Swanswell’s reducing drug-related offending programme shortlisted for national award

02 June 2011

Swanswell’s innovative ‘reducing drug-related offending’ programme has been shortlisted for a prestigious national award.

Swanswell - a national charity which wants to achieve a society free from problem alcohol and drug use - has been recognised by the Howard League for Penal Reform for the pilot it ran in Birmingham.

It involved 360 people with drug misuse problems, including prolific offenders (those who commit the most significant level of crime), who had been referred in to treatment through the Criminal Justice system.

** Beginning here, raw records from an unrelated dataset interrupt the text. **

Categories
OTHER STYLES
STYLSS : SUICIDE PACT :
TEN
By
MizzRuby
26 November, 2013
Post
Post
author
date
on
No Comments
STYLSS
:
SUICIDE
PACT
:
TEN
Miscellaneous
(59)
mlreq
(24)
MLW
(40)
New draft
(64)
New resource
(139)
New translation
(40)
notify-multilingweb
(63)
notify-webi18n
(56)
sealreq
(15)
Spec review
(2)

The structured one-to-one sessions covered a range of topics such as triggers of offending, how to avoid a risky situation, drug education and harm reduction – with the aim to reduce drug use and related offending behaviour.

The pilot has seen some impressive results. The amount of money participants spent on illegal drugs fell by 71% compared to before they had treatment. In addition, just over 15% of people completed the treatment drug free.

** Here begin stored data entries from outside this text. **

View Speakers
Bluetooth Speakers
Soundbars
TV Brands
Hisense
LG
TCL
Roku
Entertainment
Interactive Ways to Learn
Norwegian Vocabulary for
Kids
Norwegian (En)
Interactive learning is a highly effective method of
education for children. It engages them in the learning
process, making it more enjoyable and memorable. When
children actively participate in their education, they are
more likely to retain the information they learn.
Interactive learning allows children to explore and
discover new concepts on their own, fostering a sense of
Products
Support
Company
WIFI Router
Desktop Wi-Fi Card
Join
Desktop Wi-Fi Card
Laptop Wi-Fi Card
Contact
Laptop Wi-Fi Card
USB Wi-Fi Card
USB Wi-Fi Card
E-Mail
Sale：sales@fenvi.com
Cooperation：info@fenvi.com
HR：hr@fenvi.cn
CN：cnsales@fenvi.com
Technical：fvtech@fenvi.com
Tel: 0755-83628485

With estimated annual costs of drug-related crime in England and Wales totalling £15.4 billion (Gordon, L., et al. 2006) (1), Swanswell’s programme has the potential to reduce those costs by up to £2.4 billion (2), if these figures were mirrored nationally.

Debbie Bannigan, Swanswell’s Chief Executive, said: ‘It’s fantastic news that our reducing drug-related offending project has been shortlisted for a national award that recognises efforts to tackle substance misuse in the community.

We think our programme has the potential to save billions of pounds for the nation and most importantly, could help improve the lives of thousands of people who may not otherwise have received the necessary support to change and be happy.’

Swanswell’s shortlisted in the Adult category of the Community Programme Awards 2011 with the winners announced at the Howard League for Penal Reform’s national one-day conference, ‘Community Sentences Cut Crime’, on Wednesday 6 July 2011.

References

  1. Gordon, L., Tinsley, L., Godfrey, C. And Parrott, S. 2006. The economic and social costs of Class A drug use in England and Wales 2003/04. In Singleton, N., Murray, R. And Tinsley, L (eds), Measuring different aspects of problem drug use: methodological developments. Home Office Online Report 16/06
  2. A simple estimate of cost savings is based on Swanswell’s pilot result of 15.3% of people completing the programme, case closed, drug free. It is assumed here that all of the 15.3% will not commit drug-related crime again. 15.3% of £15.4 billion = £2.4 billion.